Ziel ist es, den Gegner mit beiden Schultern auf den Boden zu zwingen. Gelingt dies nicht gewinnt derjenige, der in der Wettkampfzeit die meisten Punkte errungen hat. Schläge, Tritte, Stöße sowie das Würgen des Gegners sind verboten. Die Wettkampffläche hat einen Gesamtdurchmesser von 9 m.

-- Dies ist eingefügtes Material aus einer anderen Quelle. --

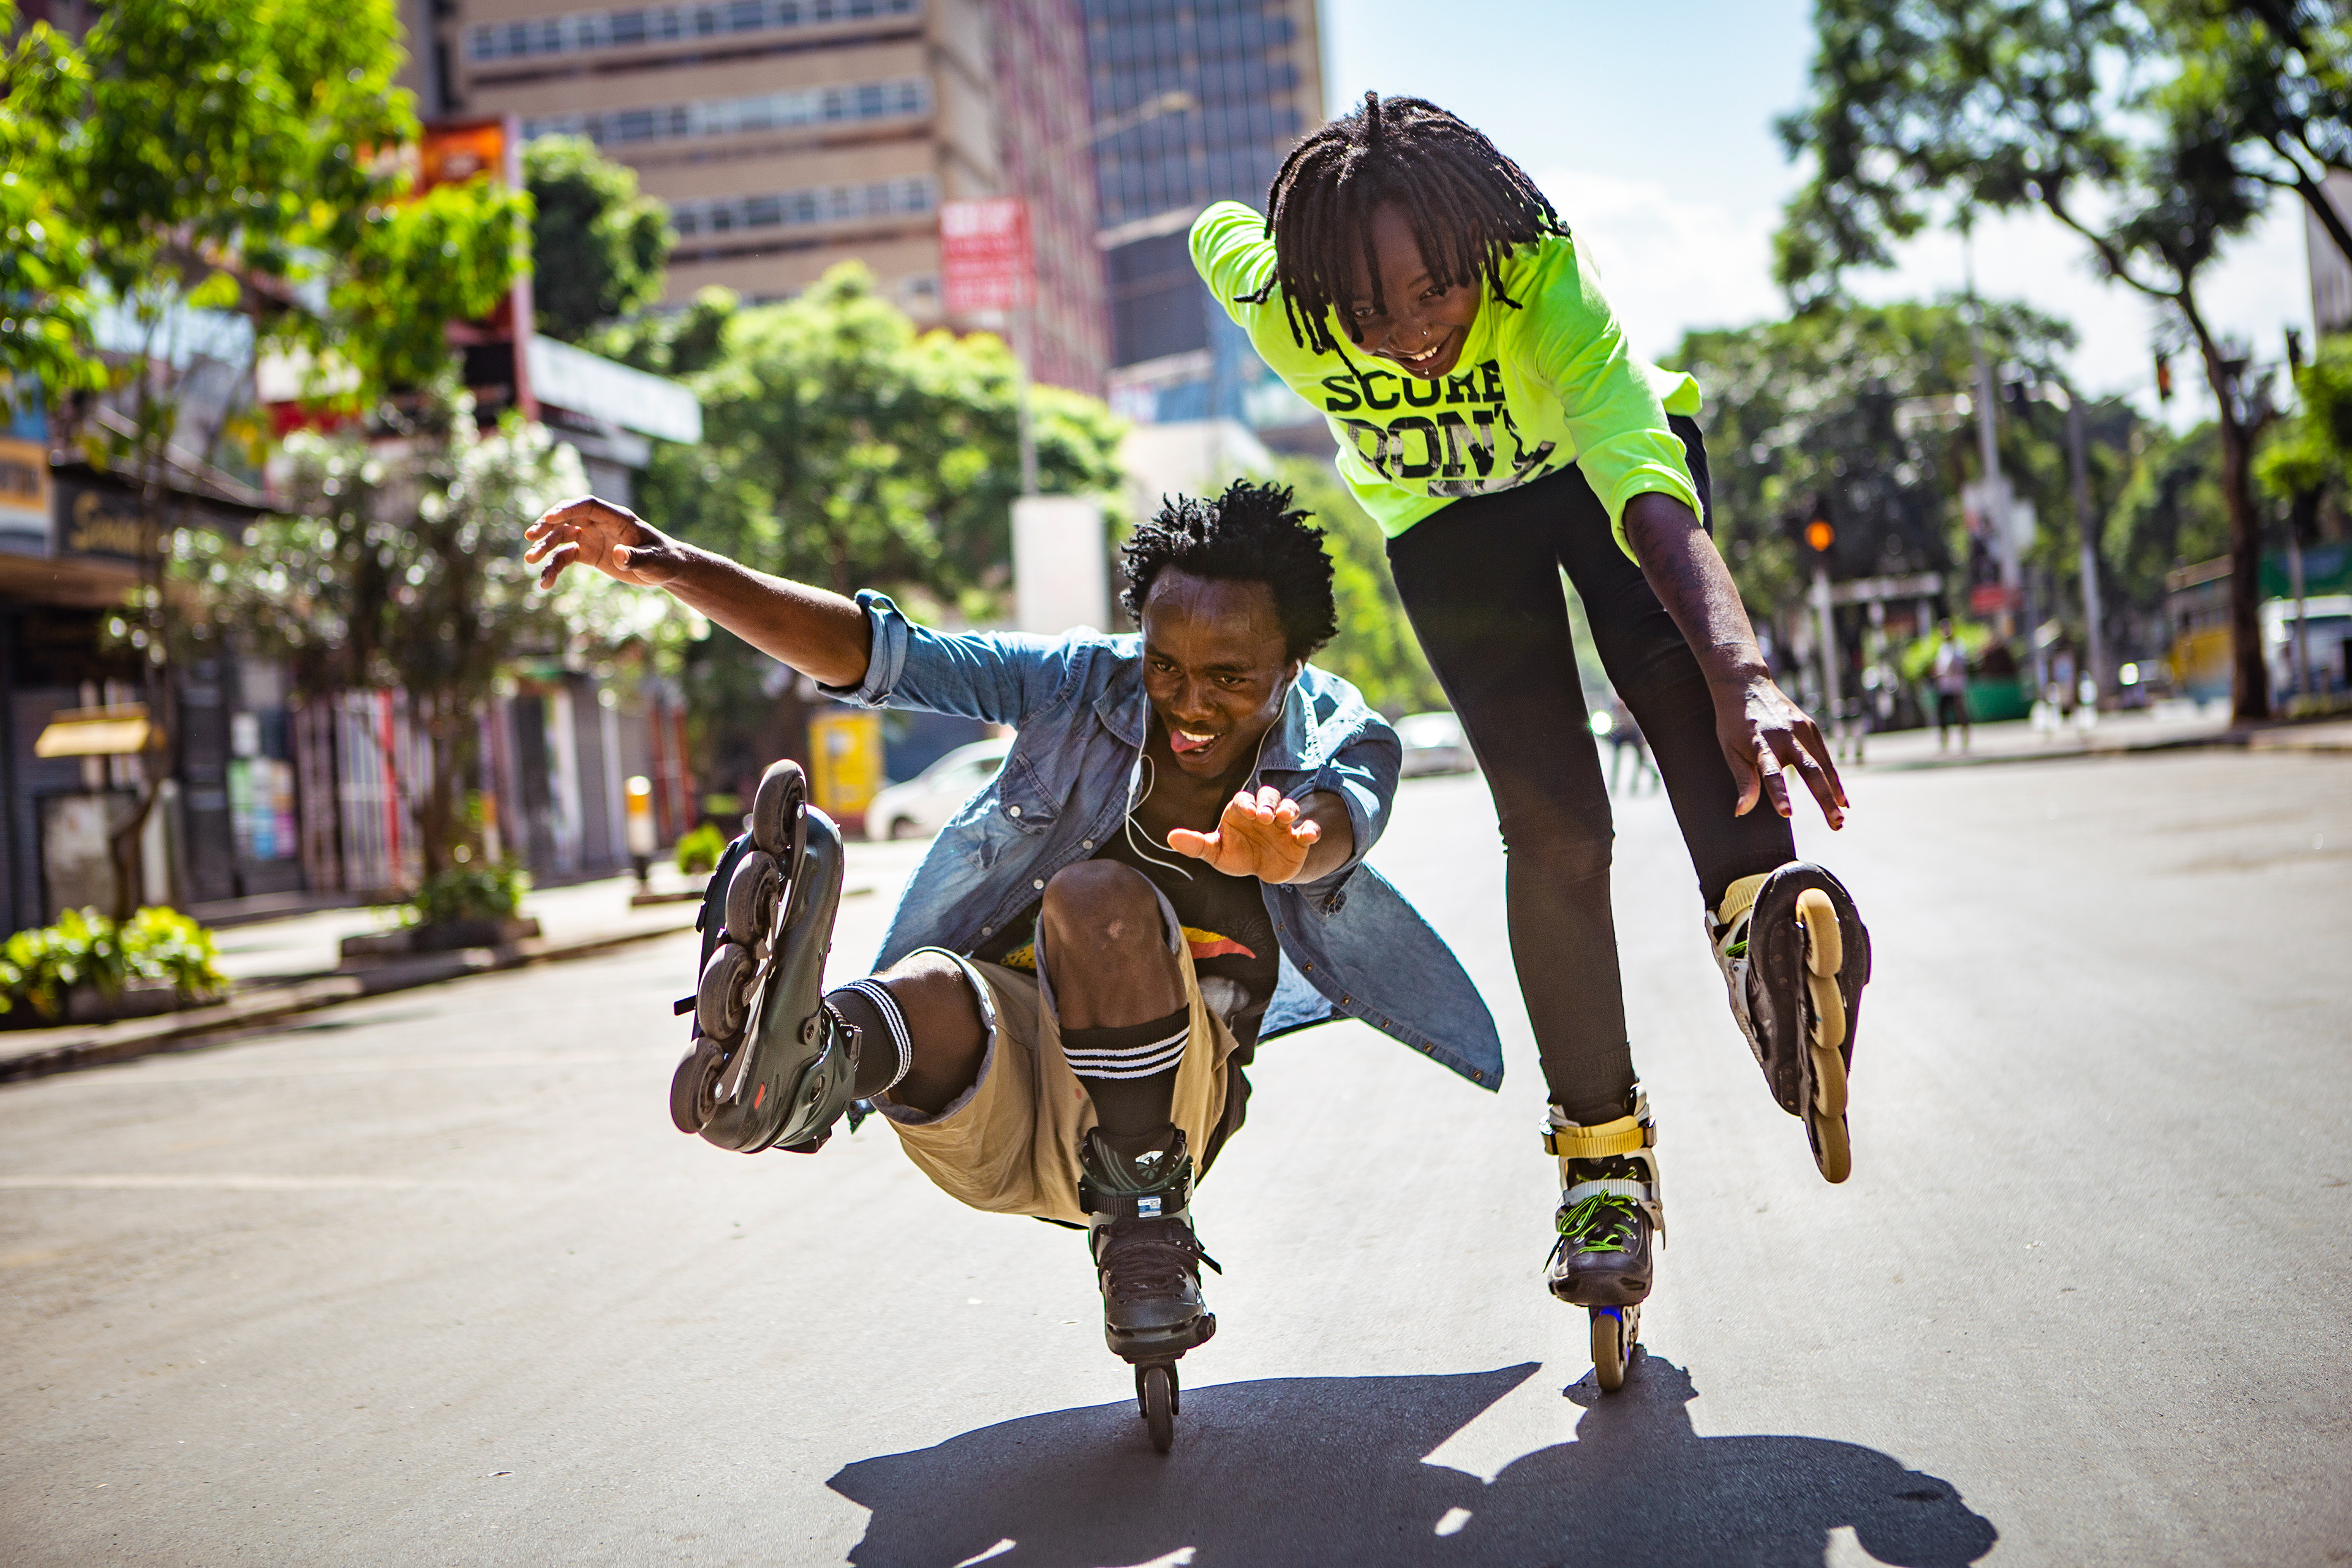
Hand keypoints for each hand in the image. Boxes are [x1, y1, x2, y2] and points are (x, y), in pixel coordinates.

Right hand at [523, 496, 680, 590]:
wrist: (665, 569)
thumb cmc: (663, 561)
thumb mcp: (653, 562)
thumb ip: (636, 558)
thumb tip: (619, 556)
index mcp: (617, 518)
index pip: (588, 506)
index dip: (569, 509)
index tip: (549, 517)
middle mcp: (600, 524)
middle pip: (569, 519)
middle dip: (548, 526)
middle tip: (531, 537)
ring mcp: (592, 537)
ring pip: (562, 537)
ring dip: (545, 547)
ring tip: (530, 561)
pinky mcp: (588, 553)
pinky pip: (565, 557)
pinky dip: (553, 568)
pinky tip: (544, 583)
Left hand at [1166, 786, 1323, 881]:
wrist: (1264, 870)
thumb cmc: (1237, 854)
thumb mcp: (1216, 852)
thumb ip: (1196, 845)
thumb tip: (1170, 837)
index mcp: (1241, 811)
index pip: (1243, 799)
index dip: (1245, 803)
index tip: (1246, 812)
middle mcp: (1264, 812)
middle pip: (1268, 796)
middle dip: (1268, 803)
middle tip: (1264, 816)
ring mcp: (1283, 824)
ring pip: (1289, 806)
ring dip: (1289, 809)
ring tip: (1287, 818)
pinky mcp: (1300, 838)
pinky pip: (1310, 828)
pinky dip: (1311, 830)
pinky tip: (1307, 835)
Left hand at [1715, 677, 1847, 828]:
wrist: (1746, 685)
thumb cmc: (1734, 724)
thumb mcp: (1731, 750)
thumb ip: (1743, 781)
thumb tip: (1741, 812)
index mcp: (1760, 743)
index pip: (1769, 772)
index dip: (1778, 793)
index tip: (1786, 814)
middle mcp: (1784, 736)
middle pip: (1809, 770)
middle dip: (1824, 799)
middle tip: (1836, 824)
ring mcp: (1801, 729)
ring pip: (1823, 765)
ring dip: (1834, 793)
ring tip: (1841, 820)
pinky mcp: (1810, 727)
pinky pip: (1825, 757)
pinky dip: (1834, 779)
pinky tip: (1842, 800)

Im griechisch-römischen Stil sind nur Griffe oberhalb der Gürtellinie erlaubt, während im Freistil der gesamte Körper als Angriffsfläche zählt.

Historisches

Ringen ist eine der ältesten Wettkampfarten überhaupt. Bereits 3000 v.Chr. entstanden erste Ringerschulen in China. Bei den Olympischen Spielen der Neuzeit ist das Ringen im griechisch-römischen Stil seit 1896 vertreten, Frauen-Wettbewerbe werden seit 2004 ausgetragen.

Die erfolgreichsten Nationen im Ringen sind die Sowjetunion und ihre Folgestaaten sowie die USA. Das Frauen-Ringen wird hingegen von den Japanerinnen dominiert.